= Sylvain Lazarus =

French sociologist, anthropologist and political theorist (born 1943)

Sylvain Lazarus (born 1943) is a French sociologist, anthropologist and political theorist. He is known for his contributions to French Marxist and Maoist politics, particularly with philosopher Alain Badiou, his book The Anthropology of the Name, and the study of banlieues. He has also written under the pseudonym Paul Sandevince. Lazarus was a professor at the Paris 8 University.

==Life and work==
Lazarus was born in 1943.

Lazarus worked out a theory of the social function of political categorizations (cf. Anthropology of the Name, 1996), exploring in the anthropological field what his Lacanian colleagues Alain Badiou (Being and Event, 1988) and Jean-Claude Milner (The Indistinct Names, 1983) worked out in the fields of philosophy (Badiou) and of linguistics and of psychoanalytic theory (Milner).

Lazarus's 1996 book 'Anthropologie du nom' (Anthropology of the Name) was translated into English by Gila Walker for publication in 2015. Previously, it was discussed at length by Alain Badiou in his Abrégé de Métapolitique (1998), which was translated into English as Metapolitics (2005).

===L'Organisation Politique===
Following the student uprisings of May 1968 in France, Lazarus was a founding member of the Union des communistes de France marxiste-léniniste (UCFml). Badiou, another founding member, said that the UCFml was "the Maoist organization established in late 1969 by Natacha Michel, Sylvain Lazarus, myself and a fair number of young people".

Fifteen years later, in 1984, Lazarus was a founding member (along with Badiou and Michel) of the militant French political organisation Organisation politique which called itself a post-party organization concerned with direct popular intervention in a wide range of issues including immigration, labor, and housing. It published a journal, La Distance politique, for several years. In addition to writings and interventions since the 1980s, L'Organisation Politique stressed the importance of developing political prescriptions concerning undocumented migrants (in France referred to as les sans papiers) and stressed that they must be conceived primarily as workers and not immigrants.

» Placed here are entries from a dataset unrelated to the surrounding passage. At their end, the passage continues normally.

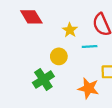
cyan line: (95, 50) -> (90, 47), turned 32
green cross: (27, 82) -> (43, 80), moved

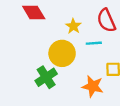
yellow circle: (59, 56) -> (62, 53), size x1.5

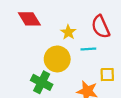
green cross: (46, 77) -> (42, 82), turned -30

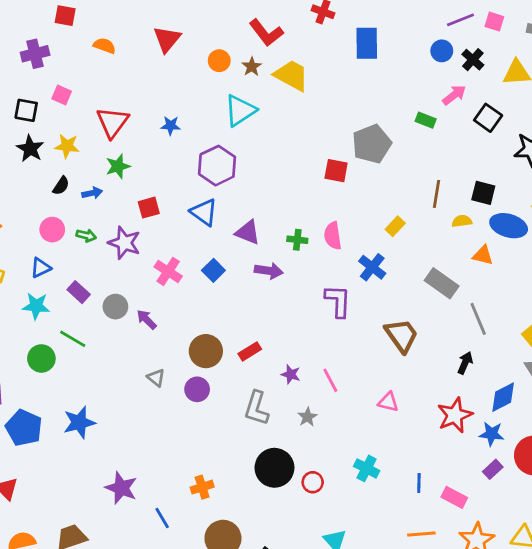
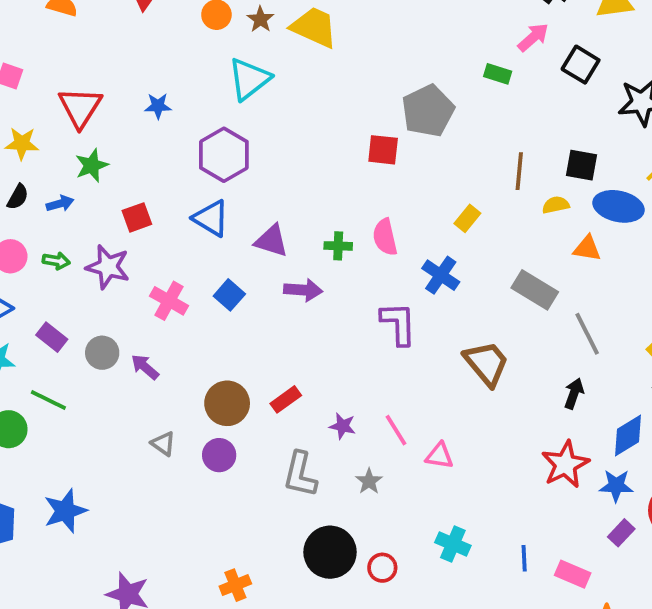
pink triangle: (388, 402) -> (439, 456), moved

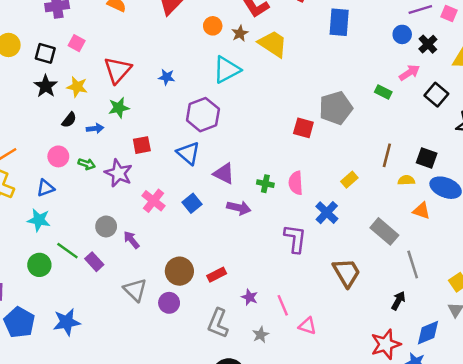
purple rectangle: (52, 337) -> (94, 262), moved
gray triangle: (163, 444) -> (135, 290), size x1.5

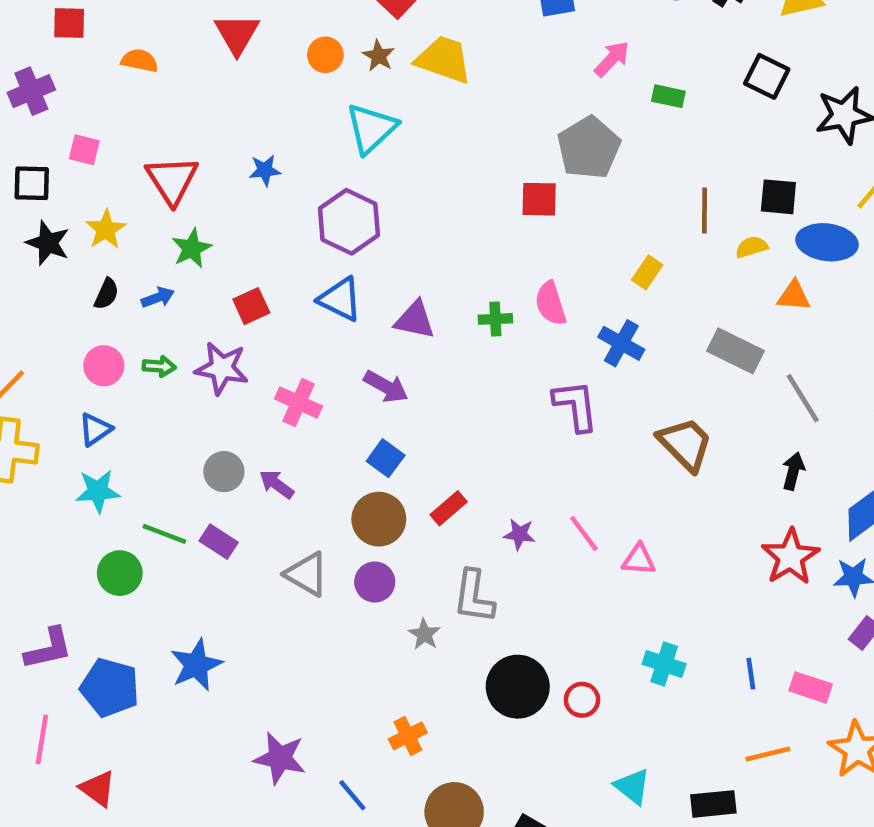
pink arrow: (409, 73) -> (612, 59), moved
yellow star: (77, 87) -> (106, 229), turned -30
blue square: (192, 203) -> (386, 458), moved
purple arrow: (239, 208) -> (386, 387), moved, turned 30
gray star: (261, 335) -> (424, 634), moved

===International Observatory on Suburbs and Outskirts===
Beginning in the 1990s, Lazarus focused much of his activism on the French suburbs (the banlieues). In 2008, with fellow French anthropologist Alain Bertho, he founded l'Observatoire international des banlieues et des périphéries (OIBP), which has produced studies in France, Brazil and Senegal.

==Bibliography==
- Author:
  - (French) 'Althusser, la politique et l’histoire'. In S. Lazarus (ed.) Politique et philosophie dans l’oeuvre de Louis Althusser. Paris: Presses Universitaires de France, 1993.
  - (French) Anthropologie du nom. Paris: Seuil, 1996.
    - (English translation) Anthropology of the Name. Translated by Gila Walker. Seagull Books, 2015. ISBN 978-0-85742230-9
  - (French) "Anthropologie ouvrière et enquêtes d’usine; état des lieux et problématique". In Revue Ethnologie Française, numéro 3, 2001.
  - (French) Introduction to Ethnologie française n°III/2001 consacré à l'anthropologie ouvrière
  - (French) Desir de Revolution. In Lignes n°04 : (février 2002)
  - (English) "Lenin and the Party, 1902 – November 1917". In Lenin Reloaded: Toward a Politics of Truth, edited by Sebastian Budgen, Stathis Kouvelakis, and Slavoj Žižek. Durham: Duke University Press, 2007. ISBN 978-0-8223-3929-8
- Co-author, editor:
  - (French) L'art dégénéré – Actes d'une exposition, Aix-en-Provence, juin 1998: Jean-Paul Curnier, Sylvain Lazarus, Jean-Pierre Faye, Alain Badiou – Editeur: Al Dante (Editions) (1998)
  - (French) Politique et philosophie dans l'oeuvre de Louis Althusser – Pratiques théoriques éditeur : Presses Universitaires France (1993)
- Conference Director:
  - Chercher ailleurs et autrement. Sur la doctrine des lieux, l’économie, l’effondrement du socialisme Conférence du Perroquet – 1992

===Using the pseudonym Paul Sandevince===
- all articles in French:
  - various articles in the Maoist journal of the Union des communistes de France marxiste-léniniste.
  - Qu'est-ce qu'une Politique Marxiste. Éditions Potemkine – January 1978.
  - Notes de travail sur le post-léninisme. Éditions Potemkine – 1981.